PROBLEM STATEMENT: Copy the records again, starting with the line containing "catalogue / barcode: US 151928" and going on through the end of the records, with "collectors" replaced by "collected by" and everything else left unchanged.

RECORDED INFORMATION:

--- --- ---

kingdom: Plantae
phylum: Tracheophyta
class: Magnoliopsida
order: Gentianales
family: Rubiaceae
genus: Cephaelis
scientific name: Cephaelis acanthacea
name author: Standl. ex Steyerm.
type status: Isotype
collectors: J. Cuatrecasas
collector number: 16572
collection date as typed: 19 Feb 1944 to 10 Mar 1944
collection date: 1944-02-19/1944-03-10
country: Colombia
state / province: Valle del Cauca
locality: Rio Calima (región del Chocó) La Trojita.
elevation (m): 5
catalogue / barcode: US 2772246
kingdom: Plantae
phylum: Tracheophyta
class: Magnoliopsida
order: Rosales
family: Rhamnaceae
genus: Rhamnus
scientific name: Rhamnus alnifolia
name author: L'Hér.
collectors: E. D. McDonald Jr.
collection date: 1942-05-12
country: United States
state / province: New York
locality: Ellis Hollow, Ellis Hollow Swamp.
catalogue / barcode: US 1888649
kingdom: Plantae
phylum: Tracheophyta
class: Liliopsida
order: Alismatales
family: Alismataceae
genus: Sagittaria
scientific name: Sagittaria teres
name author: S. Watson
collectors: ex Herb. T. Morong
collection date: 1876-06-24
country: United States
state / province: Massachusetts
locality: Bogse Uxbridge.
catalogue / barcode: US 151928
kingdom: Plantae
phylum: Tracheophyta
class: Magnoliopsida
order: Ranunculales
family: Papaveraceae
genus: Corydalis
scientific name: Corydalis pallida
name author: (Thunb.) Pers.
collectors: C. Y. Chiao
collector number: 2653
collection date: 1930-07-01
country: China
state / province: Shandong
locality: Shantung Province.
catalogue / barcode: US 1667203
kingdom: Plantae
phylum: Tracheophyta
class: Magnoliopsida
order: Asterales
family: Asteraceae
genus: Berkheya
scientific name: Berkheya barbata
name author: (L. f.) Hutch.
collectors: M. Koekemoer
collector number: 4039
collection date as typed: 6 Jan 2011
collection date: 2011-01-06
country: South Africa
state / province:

--- --- ---

PROBLEM SOLUTION:
catalogue / barcode: US 151928
kingdom: Plantae
phylum: Tracheophyta
class: Magnoliopsida
order: Ranunculales
family: Papaveraceae
genus: Corydalis
scientific name: Corydalis pallida
name author: (Thunb.) Pers.
collected by: C. Y. Chiao
collector number: 2653
collection date: 1930-07-01
country: China
state / province: Shandong
locality: Shantung Province.
catalogue / barcode: US 1667203
kingdom: Plantae
phylum: Tracheophyta
class: Magnoliopsida
order: Asterales
family: Asteraceae
genus: Berkheya
scientific name: Berkheya barbata
name author: (L. f.) Hutch.
collected by: M. Koekemoer
collector number: 4039
collection date as typed: 6 Jan 2011
collection date: 2011-01-06
country: South Africa
state / province:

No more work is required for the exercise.